The decision to use 0.05 as the magic number is arbitrary as I’ve already said. Some studies, though, use smaller alpha levels, because it’s SUPER important that they don’t end up with the wrong answer. Sometimes, you’ll see alphas of 0.01.

But back to the topic at hand, what controls statistical significance?

There are three things that exert the most force on a p-value: the sample size, the difference observed between groups, and the variance within each group. There’s not a whole lot anyone can do to manipulate the difference observed, or the variance, but you can exert control over the sample size. Any study can show a p-value that is less than 0.05 with sufficient numbers, even if the difference between groups is quite small! And other times, it’s just a lucky break–biased groups can produce a difference between groups that isn’t reflective of the true population; or you can luck out and get a comparatively narrow variance (mostly by recruiting subjects that are very similar to one another–like football players from the same team).
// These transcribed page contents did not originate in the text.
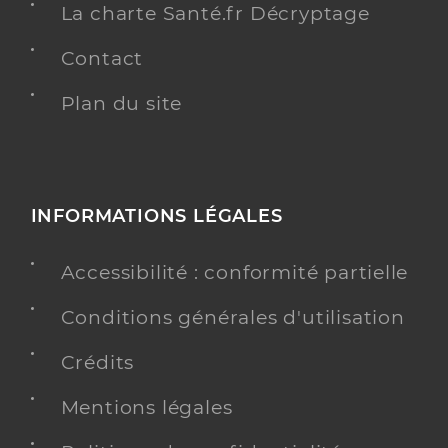
La charte Santé.fr Décryptage
Contact
Plan du site
INFORMATIONS LÉGALES
Accessibilité : conformité partielle
Conditions générales d'utilisation
Crédits
Mentions légales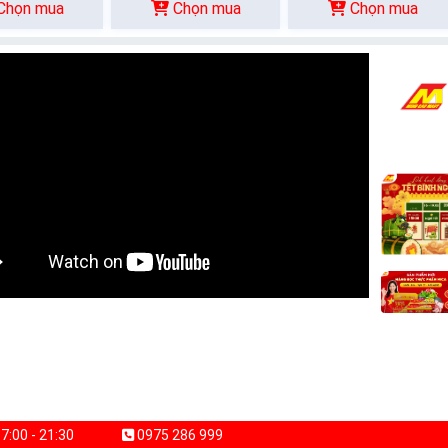
Chọn mua
Chọn mua
Chọn mua
7:00 - 21:30
0975 286 999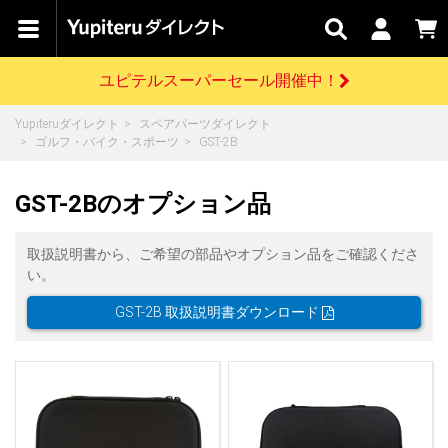
カテゴリで
キャン
関連
お問い
はじめての
探す
ペーン
サービス
合わせ
方へ
ユピテルスーパーセール開催中！
さがす
お買い物ガイド
開催中のキャンペーン
ログインする
Yupiteruダイレクト
スペアパーツダイレクト
各種ご利用方法はこちら
製品登録や最新情報はこちら
ゴルフ・バイク・スポーツ
GST-2B
ドライブレコーダーを比較して探す
レーダー探知機
Yupiteruダイレクトの商品を
セール
ドライブレコーダー
レーダー探知機
ホームロボット
会員価格やポイントを利用してご購入頂けます
GST-2Bのオプション品
よくあるご質問
【8/17(月) 7:59ま
で】ユピテルスーパ
ーセール開催
お問い合わせ前のご確認はこちら
GPSデータ更新のお申込はこちら
取扱説明書から、ご希望の部品やオプション品をご確認くださ
い。
詳しくはこちら
新規会員登録をする
GST-2B 取扱説明書ダウンロード
お問い合わせ
ゴルフ
WEB限定モデル
scroll
Yupiteruダイレクトに新規会員登録いただくと、
各種お問い合わせはこちら
ユピテル公式サイトはこちら
登録後すぐに使える1000ポイントをプレゼント
純正オプション
お役立ち情報・トピックス
スペアパーツ
ダイレクト
アイテム一覧
バーチャルストア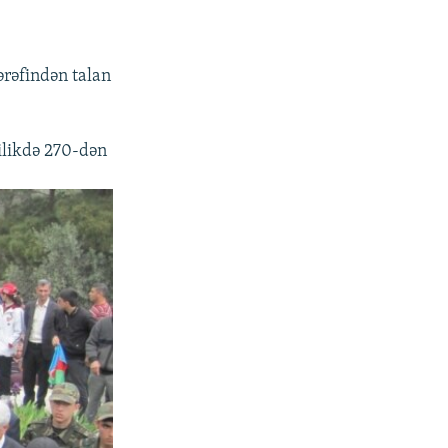
ərəfindən talan
ilikdə 270-dən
And don’t forget that there’s always at least a 5% chance that you’ll stumble on a significant p-value when no difference actually exists in the true population.
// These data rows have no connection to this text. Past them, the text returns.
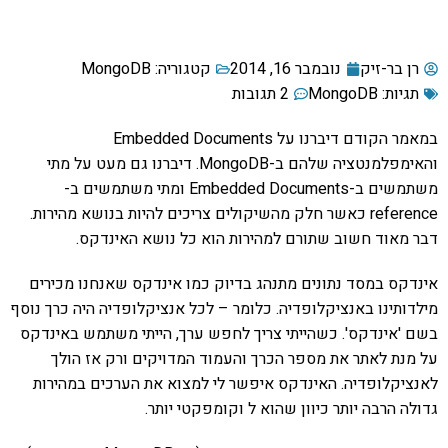
רן בר-זיק
נובמבר 16, 2014
קטגוריה:
MongoDB
תגיות:
MongoDB
2 תגובות
במאמר הקודם דיברנו על Embedded Documents
והאימפלמנטציה שלהם ב-MongoDB. דיברנו גם מעט על מתי
משתמשים ב-Embedded Documents ומתי משתמשים ב-
reference כאשר חלק מהשיקולים צריכים להיות בנושא מהירות.
דבר מאוד חשוב שתורם למהירות הוא כל נושא האינדקס.
אינדקס במסד נתונים מתנהג בדיוק כמו אינדקס שאנחנו מכירים
מילדותינו באנציקלופדיה. כלומר – לכל אנציקלופדיה היה כרך נוסף
בשם 'אינדקס'. כשהייתי צריך לחפש ערך, הייתי משתמש באינדקס
על מנת לאתר את מספר הכרך והעמוד המדויקים ורק אז הולך
לאנציקלופדיה. האינדקס איפשר לי למצוא את הערכים במהירות
גדולה הרבה יותר כיוון שהוא ל וקומפקטי יותר.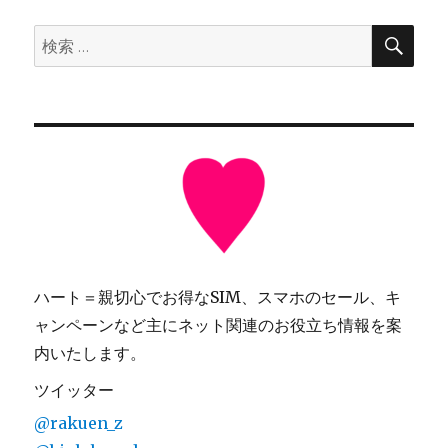
検
検
索
索:
ハート＝親切心でお得なSIM、スマホのセール、キ
ャンペーンなど主にネット関連のお役立ち情報を案
内いたします。
ツイッター
@rakuen_z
It is for this reason that research always needs to be interpreted within the practical context in which it is performed. It is possible to uncover a statistically significant difference that–even if it is a “true” one, that is totally meaningless. For instance, if you studied two groups of athletes, one of which got a weight training program and the other one which got no structured training, and found that the weight training group could lift five pounds more than the the non-training group, would ANY p-value have meaning? Probably not, unless it was a REALLY REALLY REALLY important 5 pounds (like, say, the difference between a gold and silver Olympic medal).

The moral of the story here is that a p-value provides evidence to support a theory, but that it is not the be-all and end-all of a study. Often, abstracts will only quote the p-value with no actual numbers on the observed difference. Don’t let the p-value take over your common sense. A statistically significant difference does not equate to a practically significant one.